Pepelu Vidal

Personal information
- Full name: José Luis Vidal Romero
- Date of birth: 27 August 1995 (age 31)
- Place of birth: Lebrija, Spain
- Position: Forward

Team information
- Current team: Atlético Antoniano
- Number: 10

Youth career
- 2006–2014: Betis

Senior career*
- Years: Team / Apps / (Gls)
- 2014–2015: Betis B / 3 / (0)
- 2015: → Algeciras (loan) / 1 / (0)
- 2015: Recreativo B / 8 / (1)
- 2015: Recreativo / 1 / (0)
- 2015–2016: Atlético Antoniano / 20 / (15)
- 2016: Getafe B / 2 / (0)
- 2016–2017: Atlético Antoniano / 23 / (5)
- 2017: Leiknir F. / 3 / (0)
- 2017–2018: Atlético Sanluqueño / 20 / (2)
- 2018–2019: Cabecense / 38 / (4)
- 2019: Fjarðabyggðar / 20 / (11)
- 2019–2020: Atlético Antoniano / 17 / (4)
- 2020: KF Víðir / 8 / (1)
- 2020–: Atlético Antoniano / 9 / (0)

= Pepelu Vidal =

Spanish footballer (born 1995)

José Luis 'Pepelu' Vidal Romero (born 27 August 1995) is a Spanish footballer who plays for Atlético Antoniano as a forward.

==Club career==
Born in Lebrija, Province of Seville, Vidal joined Real Betis' youth setup in 2006, aged 11. On 30 July 2013 he signed a contract extension with the Andalusians.

On 28 November 2013, while still a junior, Vidal made his first-team debut, coming on as a late substitute in a 0–1 away loss against Lyon in that season's UEFA Europa League. On 20 January 2015, after appearing rarely with the reserves, he was loaned to Tercera División club Algeciras CF until June.

On 24 July 2015 Vidal was released by the Verdiblancos. He subsequently joined Recreativo de Huelva, being initially assigned to the reserves in the regional leagues.

Pepelu joined Club Atlético Antoniano in December 2015. After scoring 15 goals in 20 appearances, he signed for Getafe CF B on 5 August 2016.

On 28 October 2016, Pepelu returned to Atlético Antoniano, after receiving little playing time at Geta.

## What to work on
Reproduce the stretch of the Pepelu Vidal text from "- 2015: Recreativo /" through "Antoniano / 17 / (4)" word for word.

## Exercise data
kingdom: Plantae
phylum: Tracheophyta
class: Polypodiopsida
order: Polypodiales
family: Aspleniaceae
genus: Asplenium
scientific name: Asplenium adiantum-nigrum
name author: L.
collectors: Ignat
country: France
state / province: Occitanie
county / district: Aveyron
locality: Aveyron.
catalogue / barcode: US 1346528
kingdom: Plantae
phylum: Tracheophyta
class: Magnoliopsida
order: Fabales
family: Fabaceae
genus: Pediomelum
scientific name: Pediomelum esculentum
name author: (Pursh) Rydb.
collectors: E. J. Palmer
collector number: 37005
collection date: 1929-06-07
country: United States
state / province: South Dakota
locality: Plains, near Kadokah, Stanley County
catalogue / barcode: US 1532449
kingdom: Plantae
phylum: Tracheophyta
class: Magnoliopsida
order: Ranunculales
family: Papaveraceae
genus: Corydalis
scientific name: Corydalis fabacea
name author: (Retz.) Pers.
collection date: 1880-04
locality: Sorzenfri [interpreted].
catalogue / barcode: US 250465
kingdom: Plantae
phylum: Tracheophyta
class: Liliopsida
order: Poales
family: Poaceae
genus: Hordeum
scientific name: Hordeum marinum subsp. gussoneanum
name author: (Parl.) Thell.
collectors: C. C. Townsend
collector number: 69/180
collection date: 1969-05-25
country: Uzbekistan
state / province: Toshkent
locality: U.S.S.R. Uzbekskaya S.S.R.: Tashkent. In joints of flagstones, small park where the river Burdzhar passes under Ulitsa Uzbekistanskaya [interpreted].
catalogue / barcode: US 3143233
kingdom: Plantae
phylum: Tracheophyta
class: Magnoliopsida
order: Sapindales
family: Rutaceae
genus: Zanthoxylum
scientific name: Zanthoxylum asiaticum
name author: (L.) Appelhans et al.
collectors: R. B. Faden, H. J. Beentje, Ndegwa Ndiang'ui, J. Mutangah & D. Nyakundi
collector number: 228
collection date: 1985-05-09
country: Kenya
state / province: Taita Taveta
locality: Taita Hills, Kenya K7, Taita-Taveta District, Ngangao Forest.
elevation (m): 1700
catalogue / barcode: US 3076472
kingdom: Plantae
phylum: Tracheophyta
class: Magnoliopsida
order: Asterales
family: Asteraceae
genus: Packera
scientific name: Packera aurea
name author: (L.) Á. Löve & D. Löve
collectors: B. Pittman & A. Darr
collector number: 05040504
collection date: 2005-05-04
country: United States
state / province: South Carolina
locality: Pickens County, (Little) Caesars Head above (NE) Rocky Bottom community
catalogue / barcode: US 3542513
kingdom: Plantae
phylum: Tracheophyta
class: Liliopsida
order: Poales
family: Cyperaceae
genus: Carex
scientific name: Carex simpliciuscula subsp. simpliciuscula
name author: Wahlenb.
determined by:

## Final answer
- 2015: Recreativo / 1 / (0)
- 2015–2016: Atlético Antoniano / 20 / (15)
- 2016: Getafe B / 2 / (0)
- 2016–2017: Atlético Antoniano / 23 / (5)
- 2017: Leiknir F. / 3 / (0)
- 2017–2018: Atlético Sanluqueño / 20 / (2)
- 2018–2019: Cabecense / 38 / (4)
- 2019: Fjarðabyggðar / 20 / (11)
- 2019–2020: Atlético Antoniano / 17 / (4)